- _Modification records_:
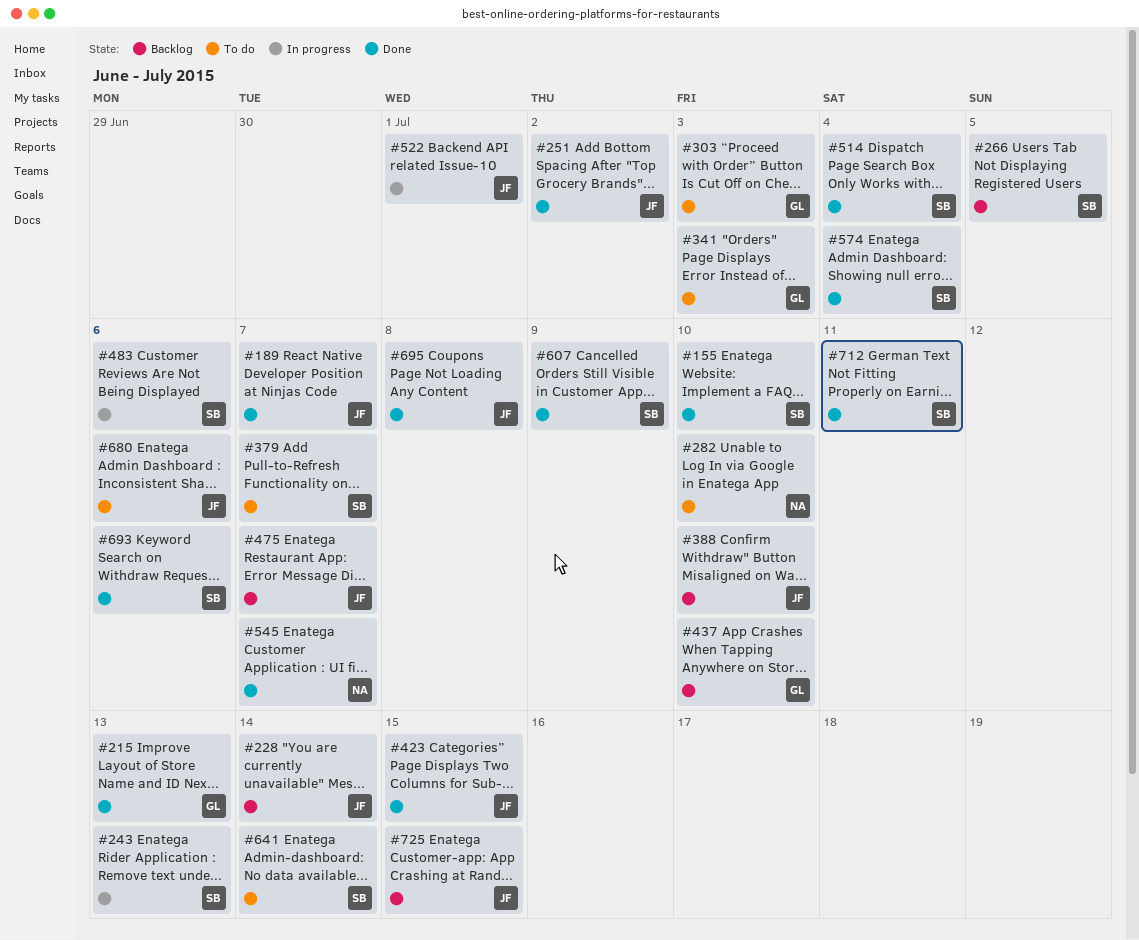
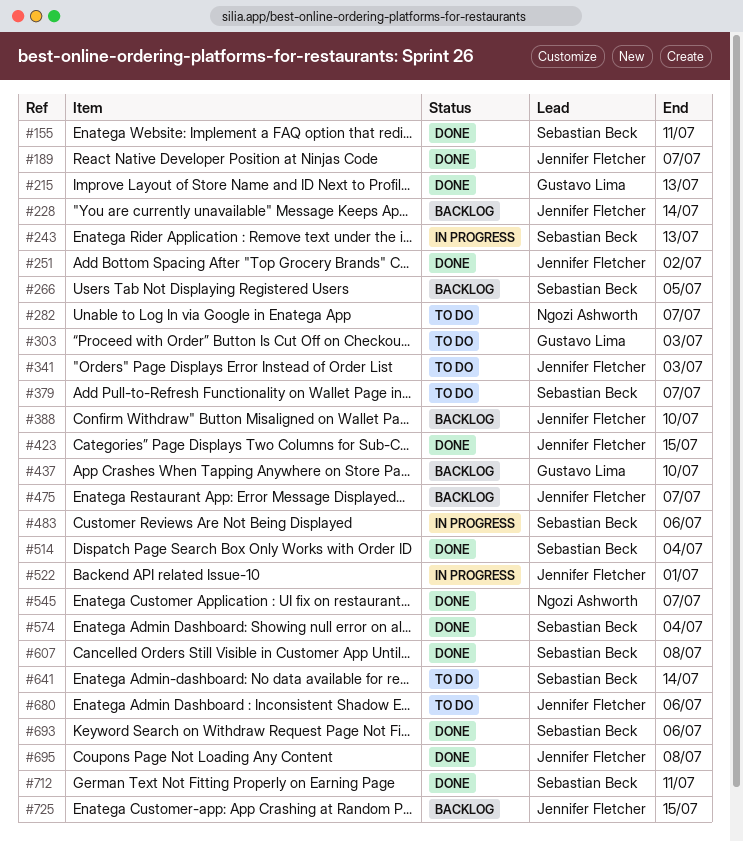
#155, due: Jul 10 -> Jul 11
#282, due: Jul 10 -> Jul 7
#341, owner: Gustavo Lima -> Jennifer Fletcher
#607, due: Jul 9 -> Jul 8

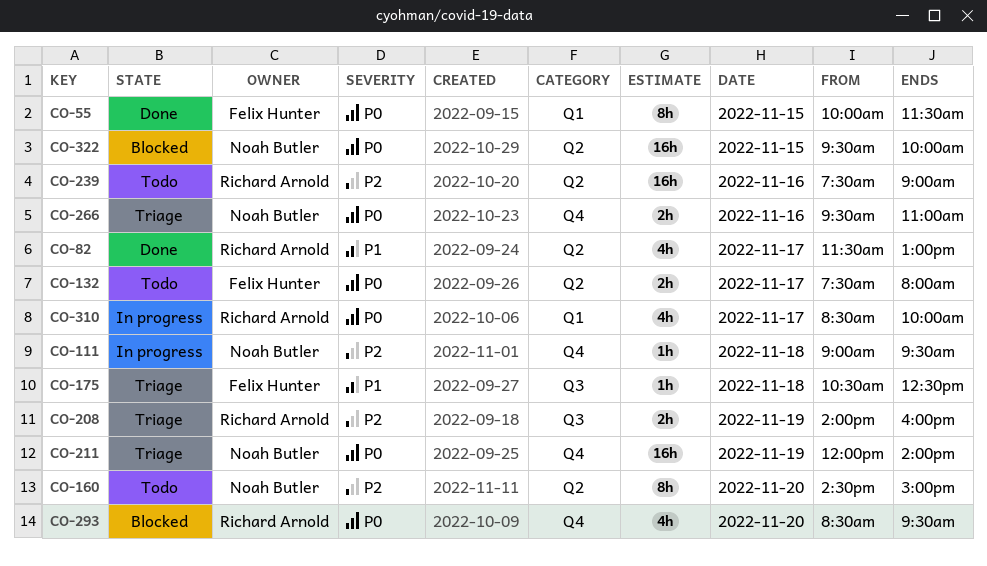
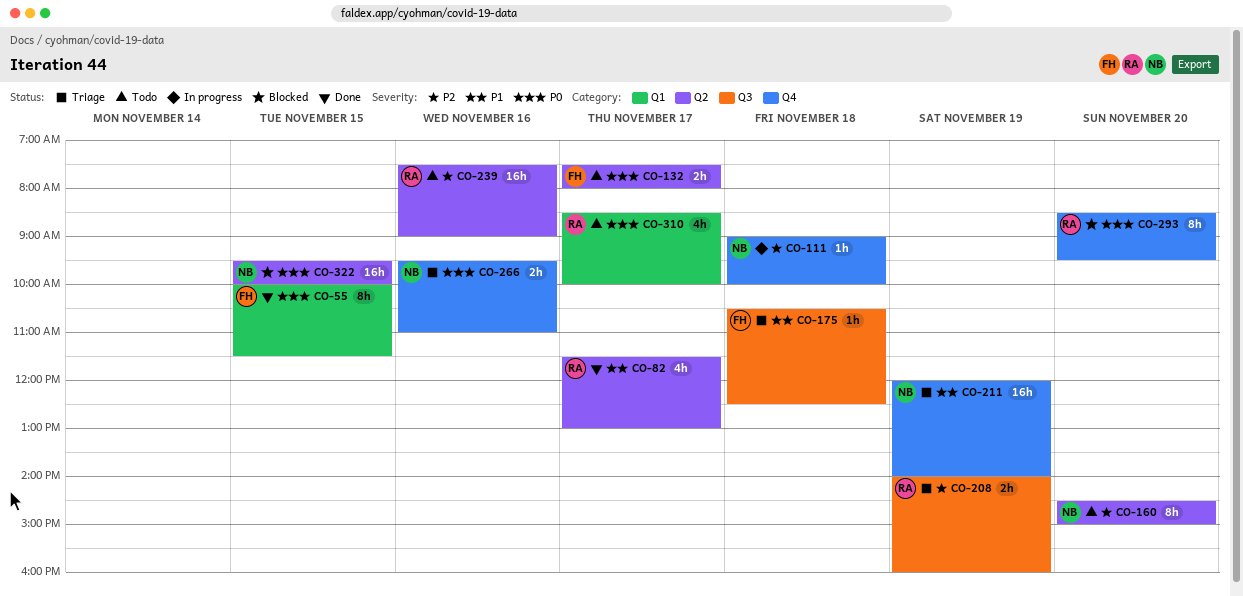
CO-111, ends: 09:30 -> 10:00
CO-211, priority: P0 -> P1
CO-293, estimate: 4h -> 8h
CO-310, status: In progress -> Todo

- _INSTRUCTIONS FOR THE TASK_: Please write out the lines above exactly, from the one that contains "#607, due: Jul 9 -> Jul 8" through the final line, and include none of the pictures.

- _RESPONSE_:
#607, due: Jul 9 -> Jul 8

CO-111, ends: 09:30 -> 10:00
CO-211, priority: P0 -> P1
CO-293, estimate: 4h -> 8h
CO-310, status: In progress -> Todo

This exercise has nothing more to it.